#### JOB
Copy the items below line for line, without changing a single character.

#### SOURCE DATA
****************************************
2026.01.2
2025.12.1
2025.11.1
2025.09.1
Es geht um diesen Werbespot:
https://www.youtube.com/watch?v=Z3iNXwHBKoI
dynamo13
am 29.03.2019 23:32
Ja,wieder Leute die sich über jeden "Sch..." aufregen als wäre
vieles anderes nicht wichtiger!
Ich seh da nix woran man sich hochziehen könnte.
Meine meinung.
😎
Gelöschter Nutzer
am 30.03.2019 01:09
****************************************
#### ANSWER TO THIS TASK
2026.01.2
2025.12.1
2025.11.1
2025.09.1
Es geht um diesen Werbespot:
https://www.youtube.com/watch?v=Z3iNXwHBKoI
dynamo13
am 29.03.2019 23:32
Ja,wieder Leute die sich über jeden "Sch..." aufregen als wäre
vieles anderes nicht wichtiger!
Ich seh da nix woran man sich hochziehen könnte.
Meine meinung.
😎
Gelöschter Nutzer
am 30.03.2019 01:09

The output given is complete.